Why? Because as more states follow the lead of Arkansas, Indiana, Nevada, and Virginia, anything other than a neutral expression throws off new facial recognition software that compares new photo ID pictures with previously existing ones. The technology, designed to increase security and reduce fraud, “works best when the images are similar,” said a Virginia Department of Motor Vehicles spokeswoman, Pam Goheen, quoted in a recent Washington Post report. So if you find yourself online at the DMV when the old song “Put on a Happy Face” pops up in your head, don’t.







Wonder what the effect of Botox treatments have on facial recognition software.
Maybe, as photo ID data banks and surveillance systems are more seamlessly integrated, all bodily modifications will need to be reported to the authorities and enhancement seekers will have to file updated photographs. We’ve come a long way from the days when Hollywood glamour photographers and cinematographers applied smeared a dab of Vaseline on a lens to make people look smooth and wrinkle-free.
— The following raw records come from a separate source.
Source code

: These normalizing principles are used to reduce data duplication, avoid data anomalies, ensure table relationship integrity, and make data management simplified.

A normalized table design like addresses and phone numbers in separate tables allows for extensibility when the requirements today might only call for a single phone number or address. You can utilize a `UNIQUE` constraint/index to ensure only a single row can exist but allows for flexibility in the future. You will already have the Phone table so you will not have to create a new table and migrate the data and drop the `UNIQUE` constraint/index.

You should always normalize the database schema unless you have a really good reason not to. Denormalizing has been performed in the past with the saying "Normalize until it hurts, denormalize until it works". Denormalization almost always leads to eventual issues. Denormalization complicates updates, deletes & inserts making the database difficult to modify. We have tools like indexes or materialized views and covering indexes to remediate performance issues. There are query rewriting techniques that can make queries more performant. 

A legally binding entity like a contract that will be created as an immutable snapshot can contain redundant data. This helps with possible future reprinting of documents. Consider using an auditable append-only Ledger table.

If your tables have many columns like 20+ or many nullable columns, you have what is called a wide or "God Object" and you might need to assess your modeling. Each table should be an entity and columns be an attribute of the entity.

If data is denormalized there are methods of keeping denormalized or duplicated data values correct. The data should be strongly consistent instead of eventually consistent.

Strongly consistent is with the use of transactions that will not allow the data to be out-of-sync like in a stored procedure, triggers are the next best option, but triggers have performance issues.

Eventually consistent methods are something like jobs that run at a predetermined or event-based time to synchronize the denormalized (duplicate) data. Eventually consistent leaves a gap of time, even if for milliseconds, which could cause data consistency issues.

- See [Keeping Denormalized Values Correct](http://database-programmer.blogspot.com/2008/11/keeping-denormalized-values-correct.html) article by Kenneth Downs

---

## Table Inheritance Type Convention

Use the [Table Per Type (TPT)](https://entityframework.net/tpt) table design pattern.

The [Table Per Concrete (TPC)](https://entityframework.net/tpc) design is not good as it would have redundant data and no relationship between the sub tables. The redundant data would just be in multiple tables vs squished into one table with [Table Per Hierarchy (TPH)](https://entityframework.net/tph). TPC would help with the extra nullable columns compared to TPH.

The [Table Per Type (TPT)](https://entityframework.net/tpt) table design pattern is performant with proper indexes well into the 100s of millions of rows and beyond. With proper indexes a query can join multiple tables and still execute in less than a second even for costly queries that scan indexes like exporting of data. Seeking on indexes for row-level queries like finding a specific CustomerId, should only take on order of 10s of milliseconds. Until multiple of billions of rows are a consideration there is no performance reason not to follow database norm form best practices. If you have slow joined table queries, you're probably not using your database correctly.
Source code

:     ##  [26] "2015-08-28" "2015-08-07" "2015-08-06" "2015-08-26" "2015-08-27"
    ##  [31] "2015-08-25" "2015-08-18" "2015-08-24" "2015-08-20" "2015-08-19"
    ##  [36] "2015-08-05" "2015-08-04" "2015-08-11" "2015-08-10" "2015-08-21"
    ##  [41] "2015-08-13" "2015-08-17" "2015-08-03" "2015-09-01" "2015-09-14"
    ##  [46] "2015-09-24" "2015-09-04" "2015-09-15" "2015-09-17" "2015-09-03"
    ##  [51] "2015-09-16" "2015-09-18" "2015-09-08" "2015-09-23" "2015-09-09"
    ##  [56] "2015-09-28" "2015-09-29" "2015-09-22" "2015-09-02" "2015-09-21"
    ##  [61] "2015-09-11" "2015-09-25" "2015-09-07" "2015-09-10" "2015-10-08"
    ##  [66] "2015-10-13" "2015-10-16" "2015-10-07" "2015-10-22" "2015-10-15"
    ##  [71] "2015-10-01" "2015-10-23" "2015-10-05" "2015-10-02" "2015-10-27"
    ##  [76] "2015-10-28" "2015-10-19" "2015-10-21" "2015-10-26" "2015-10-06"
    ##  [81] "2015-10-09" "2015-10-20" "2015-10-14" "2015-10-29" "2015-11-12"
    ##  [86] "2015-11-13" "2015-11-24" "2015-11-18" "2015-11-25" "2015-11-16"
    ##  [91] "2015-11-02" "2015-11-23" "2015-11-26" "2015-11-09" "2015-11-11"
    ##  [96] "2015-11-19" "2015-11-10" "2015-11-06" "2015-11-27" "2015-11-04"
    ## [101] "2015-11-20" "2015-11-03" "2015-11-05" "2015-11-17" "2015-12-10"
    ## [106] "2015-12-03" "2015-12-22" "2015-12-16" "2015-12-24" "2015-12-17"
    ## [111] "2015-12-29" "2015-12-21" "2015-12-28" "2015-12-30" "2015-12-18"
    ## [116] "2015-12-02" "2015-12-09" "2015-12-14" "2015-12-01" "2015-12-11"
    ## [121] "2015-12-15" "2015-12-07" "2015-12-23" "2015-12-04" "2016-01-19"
No one seemed to smile in early photographs. There has always been much debate about why no one appeared to be very happy in early photographs. Was it painful to sit so long in one position to hold a pose for the long exposures needed by the camera? Were people fearful of a new technology? Was the process of being photographed so forbidding that it was an altogether unpleasant experience? Or did a smile suggest something uncontrollable or suspect about a person? Or did it take the experience of looking at yourself photographed to realize that you needed to do something to change the expression on your face?
I’m not sure when a smile became desirable in a photographic portrait — when was that? But certainly by the 1940s or early 50s, when a family would trek down to the local Sears to have their picture taken (maybe by Arnold Newman), smiling became the pose of choice. I don’t think it was because people wanted to look happy, but rather they just wanted to be memorialized in a way acceptable to the times. The photographer wouldn’t ask the subject to think of their Uncle Lou with spaghetti sauce on his tie — trying to evoke a humorous memory, but rather would just ask the subject to say, “Cheese” to artificially create a smile. They were acting, just not method acting.